От злости Шербек застыл как вкопанный, потом быстро повернул выключатель. Закопченный очаг озарился ярким светом. Мать всплеснула руками.
— Ой, чтоб мне пропасть! Что случилось?
Шербек посмотрел на седеющую голову матери, ее встревоженные глаза, и вся злость его пропала.
— Эх, мама... — только и сказал он, опускаясь около нее на колени. Он обнял голову матери и, нежно поглаживая седые волосы, поцеловал ее морщинистый лоб.
— Ты же меня чуть не убил, — сказала мать со слезами на глазах. — Ты всегда такой. Только и знаешь, что пугать...
— Мама, а вы любите меня? — неожиданно спросил Шербек.
— А разве есть у меня еще кто-нибудь? — Мать всхлипнула, отирая глаза кончиком марлевого платка.
— А почему же вы меня обижаете?
— Ой, как же это? — встрепенулась мать.
— Почему втайне от меня ходите к мавзолею Гаиб-ата?
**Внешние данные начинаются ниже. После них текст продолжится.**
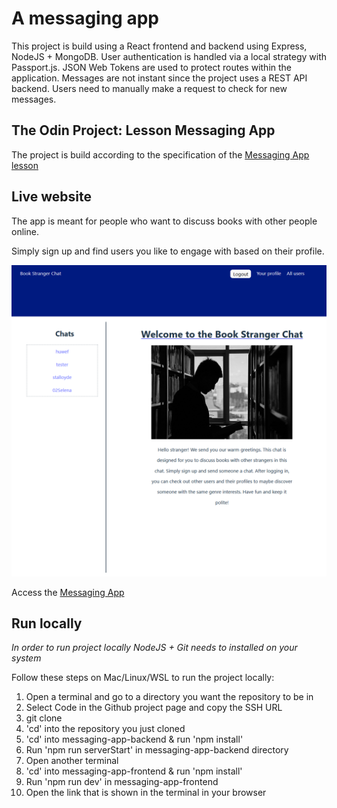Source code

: # A messaging app

This project is build using a React frontend and backend using Express, NodeJS + MongoDB. User authentication is handled via a local strategy with Passport.js. JSON Web Tokens are used to protect routes within the application. Messages are not instant since the project uses a REST API backend. Users need to manually make a request to check for new messages.

## The Odin Project: Lesson Messaging App

The project is build according to the specification of the [Messaging App lesson](https://www.theodinproject.com/lessons/nodejs-messaging-app)

## Live website

The app is meant for people who want to discuss books with other people online.

Simply sign up and find users you like to engage with based on their profile.

![Messaging app](./messaging-app-frontend/public/Messaging-app-display.png "Display of homepage for a logged in user")

Access the [Messaging App](https://messaging-app-odin-frontend.netlify.app/)

## Run locally

*In order to run project locally NodeJS + Git needs to installed on your system*

Follow these steps on Mac/Linux/WSL to run the project locally:

1. Open a terminal and go to a directory you want the repository to be in
2. Select Code in the Github project page and copy the SSH URL
3. git clone <your SSH URL>
4. 'cd' into the repository you just cloned
5. 'cd' into messaging-app-backend & run 'npm install'
6. Run 'npm run serverStart' in messaging-app-backend directory
7. Open another terminal
8. 'cd' into messaging-app-frontend & run 'npm install'
9. Run 'npm run dev' in messaging-app-frontend
10. Open the link that is shown in the terminal in your browser

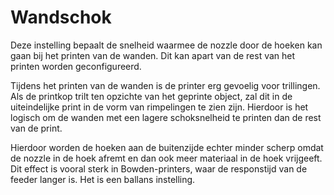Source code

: Wandschok
====
Deze instelling bepaalt de snelheid waarmee de nozzle door de hoeken kan gaan bij het printen van de wanden. Dit kan apart van de rest van het printen worden geconfigureerd.

Tijdens het printen van de wanden is de printer erg gevoelig voor trillingen. Als de printkop trilt ten opzichte van het geprinte object, zal dit in de uiteindelijke print in de vorm van rimpelingen te zien zijn. Hierdoor is het logisch om de wanden met een lagere schoksnelheid te printen dan de rest van de print.

Hierdoor worden de hoeken aan de buitenzijde echter minder scherp omdat de nozzle in de hoek afremt en dan ook meer materiaal in de hoek vrijgeeft. Dit effect is vooral sterk in Bowden-printers, waar de responstijd van de feeder langer is. Het is een ballans instelling.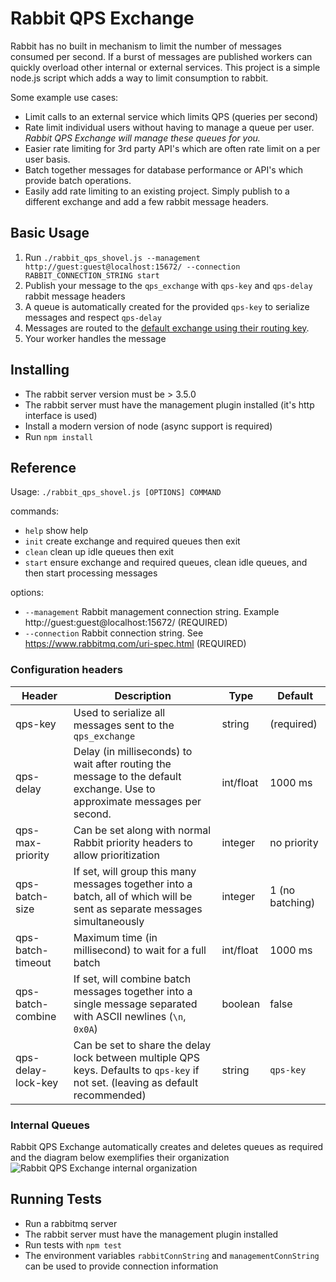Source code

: # Rabbit QPS Exchange

Rabbit has no built in mechanism to limit the number of messages consumed per second. If a burst of messages are published workers can quickly overload other internal or external services. This project is a simple node.js script which adds a way to limit consumption to rabbit.

Some example use cases:

* Limit calls to an external service which limits QPS (queries per second)
* Rate limit individual users without having to manage a queue per user. *Rabbit QPS Exchange will manage these queues for you.*
* Easier rate limiting for 3rd party API's which are often rate limit on a per user basis.
* Batch together messages for database performance or API's which provide batch operations.
* Easily add rate limiting to an existing project. Simply publish to a different exchange and add a few rabbit message headers.

## Basic Usage

1. Run `./rabbit_qps_shovel.js --management http://guest:guest@localhost:15672/ --connection RABBIT_CONNECTION_STRING start`
2. Publish your message to the `qps_exchange` with `qps-key` and `qps-delay` rabbit message headers
3. A queue is automatically created for the provided `qps-key` to serialize messages and respect `qps-delay`
4. Messages are routed to the [default exchange using their routing key](https://www.rabbitmq.com/tutorials/tutorial-four-javascript.html).
5. Your worker handles the message

## Installing
* The rabbit server version must be > 3.5.0
* The rabbit server must have the management plugin installed (it's http interface is used)
* Install a modern version of node (async support is required)
* Run `npm install`

## Reference

Usage: `./rabbit_qps_shovel.js [OPTIONS] COMMAND`

commands:

* `help`   show help
* `init`   create exchange and required queues then exit
* `clean`  clean up idle queues then exit
* `start`  ensure exchange and required queues, clean idle queues, and then start processing messages

options:

* `--management` Rabbit management connection string. Example http://guest:guest@localhost:15672/ (REQUIRED)
* `--connection` Rabbit connection string. See https://www.rabbitmq.com/uri-spec.html (REQUIRED)

### Configuration headers

| Header              | Description                                                                                                                | Type      | Default         |
|---------------------|----------------------------------------------------------------------------------------------------------------------------|-----------|-----------------|
| qps-key             | Used to serialize all messages sent to the `qps_exchange`                                                                  | string    | (required)      |
| qps-delay           | Delay (in milliseconds) to wait after routing the message to the default exchange. Use to approximate messages per second.                | int/float | 1000 ms         |
| qps-max-priority    | Can be set along with normal Rabbit priority headers to allow prioritization                                               | integer   | no priority     |
| qps-batch-size      | If set, will group this many messages together into a batch, all of which will be sent as separate messages simultaneously  | integer   | 1 (no batching) |
| qps-batch-timeout   | Maximum time (in millisecond) to wait for a full batch                                                                     | int/float | 1000 ms         |
| qps-batch-combine   | If set, will combine batch messages together into a single message separated with ASCII newlines (`\n`, `0x0A`)                                            | boolean   | false           |
| qps-delay-lock-key  | Can be set to share the delay lock between multiple QPS keys. Defaults to `qps-key` if not set. (leaving as default recommended)                            | string    | `qps-key`       |

### Internal Queues

Rabbit QPS Exchange automatically creates and deletes queues as required and the diagram below exemplifies their organization
![Rabbit QPS Exchange internal organization](https://raw.githubusercontent.com/thingless/rabbit-qps-exchange/master/internal_queue_diagram.svg)

## Running Tests
* Run a rabbitmq server
* The rabbit server must have the management plugin installed
* Run tests with `npm test`
* The environment variables `rabbitConnString` and `managementConnString` can be used to provide connection information

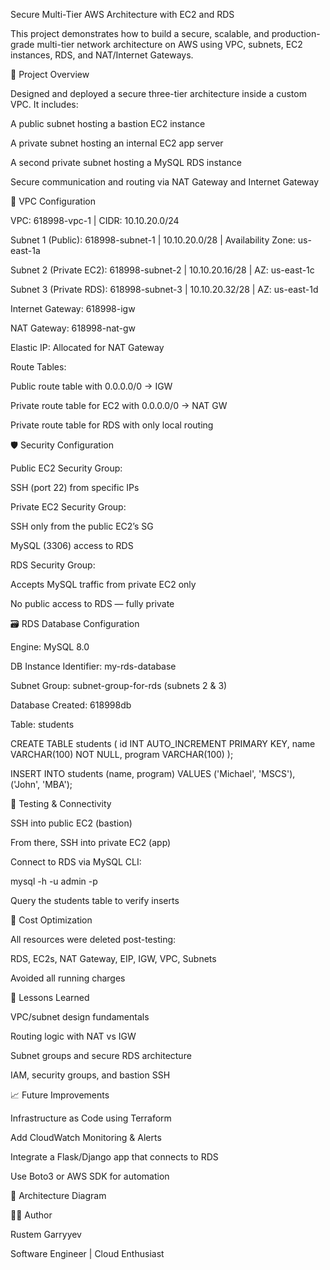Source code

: Secure Multi-Tier AWS Architecture with EC2 and RDS

This project demonstrates how to build a secure, scalable, and production-grade multi-tier network architecture on AWS using VPC, subnets, EC2 instances, RDS, and NAT/Internet Gateways.

📌 Project Overview

Designed and deployed a secure three-tier architecture inside a custom VPC. It includes:

A public subnet hosting a bastion EC2 instance

A private subnet hosting an internal EC2 app server

A second private subnet hosting a MySQL RDS instance

Secure communication and routing via NAT Gateway and Internet Gateway

🧱 VPC Configuration

VPC: 618998-vpc-1 | CIDR: 10.10.20.0/24

Subnet 1 (Public): 618998-subnet-1 | 10.10.20.0/28 | Availability Zone: us-east-1a

Subnet 2 (Private EC2): 618998-subnet-2 | 10.10.20.16/28 | AZ: us-east-1c

Subnet 3 (Private RDS): 618998-subnet-3 | 10.10.20.32/28 | AZ: us-east-1d

Internet Gateway: 618998-igw

NAT Gateway: 618998-nat-gw

Elastic IP: Allocated for NAT Gateway

Route Tables:

Public route table with 0.0.0.0/0 → IGW

Private route table for EC2 with 0.0.0.0/0 → NAT GW

Private route table for RDS with only local routing

🛡️ Security Configuration

Public EC2 Security Group:

SSH (port 22) from specific IPs

Private EC2 Security Group:

SSH only from the public EC2’s SG

MySQL (3306) access to RDS

RDS Security Group:

Accepts MySQL traffic from private EC2 only

No public access to RDS — fully private

🗃️ RDS Database Configuration

Engine: MySQL 8.0

DB Instance Identifier: my-rds-database

Subnet Group: subnet-group-for-rds (subnets 2 & 3)

Database Created: 618998db

Table: students

CREATE TABLE students (
  id INT AUTO_INCREMENT PRIMARY KEY,
  name VARCHAR(100) NOT NULL,
  program VARCHAR(100)
);

INSERT INTO students (name, program) VALUES
('Michael', 'MSCS'),
('John', 'MBA');

🧪 Testing & Connectivity

SSH into public EC2 (bastion)

From there, SSH into private EC2 (app)

Connect to RDS via MySQL CLI:

mysql -h <rds-endpoint> -u admin -p

Query the students table to verify inserts

🧼 Cost Optimization

All resources were deleted post-testing:

RDS, EC2s, NAT Gateway, EIP, IGW, VPC, Subnets

Avoided all running charges

🧠 Lessons Learned

VPC/subnet design fundamentals

Routing logic with NAT vs IGW

Subnet groups and secure RDS architecture

IAM, security groups, and bastion SSH

📈 Future Improvements

Infrastructure as Code using Terraform

Add CloudWatch Monitoring & Alerts

Integrate a Flask/Django app that connects to RDS

Use Boto3 or AWS SDK for automation

📸 Architecture Diagram



👨‍💻 Author

Rustem Garryyev

Software Engineer | Cloud Enthusiast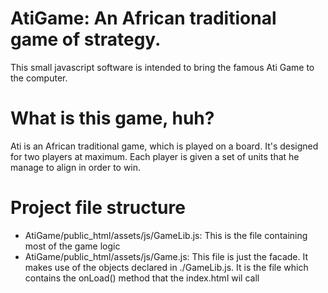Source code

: # AtiGame: An African traditional game of strategy.

This small javascript software is intended to bring the famous Ati Game to the computer. 

# What is this game, huh?
Ati is an African traditional game, which is played on a board. It's designed for two players at maximum.
Each player is given a set of units that he manage to align in order to win.

# Project file structure

- AtiGame/public_html/assets/js/GameLib.js: This is the file containing most of the game logic
- AtiGame/public_html/assets/js/Game.js: This file is just the facade. It makes use of the objects
  declared in ./GameLib.js. It is the file which contains the onLoad() method that the index.html wil call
— Было у меня кое-что для святого... приношения... чтобы отвел все несчастья от твоей головы. Ты не знаешь, есть такие нехорошие глаза, которые вышибают из седла.
— От плохих глаз, мама, можно избавиться, а от плохих слов — труднее. Пойдут из уст в уста — не остановишь.
— Что я сделала, сынок, чтобы пошли нехорошие слова?
— Мама, ваш сын коммунист. Разве не могут ему сказать: как же ты будешь воспитывать других, если не смог перевоспитать свою мать? Ты не коммунист, ты двуличный человек!
— Ой, чтоб мне пропасть!
— А вы знаете, кто убийца моего отца? Те, которые лижут пыль мавзолея Гаиб-ата. Вы собственными руками кормите убийц отца...
И вот так изо дня в день — одна неприятность за другой. Может, это от его неопытности? Может, люди не признают: дескать, молодой, зеленый еще, авторитет не заработал?
«Авторитет, авторитет! — вдруг разозлился Шербек. — Что же, я должен убивать все свои чувства, раз стал председателем! Из-за авторитета должен забыть веселье, смех?! Кому нужен такой искусственный авторитет?» Как-то поздно вечером завернул в больницу, знал, что дежурство Нигоры, но, как назло, вырос словно из-под земли Акрам. «О-о, Шербек Кучкарович! Что это вы ночью пожаловали? Прошу вас!» Будто пойманный с поличным, растерялся. Спросил о здоровье Ходжабекова. Но Акрам, конечно, догадался, лиса!»
Задумавшись, Шербек не услышал, как в дверь постучали. Вошел Назаров. Он поздоровался без своей обычной улыбки, тяжело опустился на стул и вздохнул. Шербек понял, что агроном чем-то расстроен.
— Устали? — спросил Шербек.
— Что будет дальше, если уже сейчас я буду уставать! Настоящая работа еще только начинается.
— Я смотрю: настроение у вас что-то...
— Действительно, я сегодня не в духе.
— Почему?
— У меня всегда портится настроение, когда сталкиваюсь с какими-нибудь живучими привычками прошлого. Больше четверти века существует у нас в Аксае колхоз, а люди все еще делят: это мое, а это колхозное. В колхозе работают спустя рукава, цепляются за свои приусадебные участки.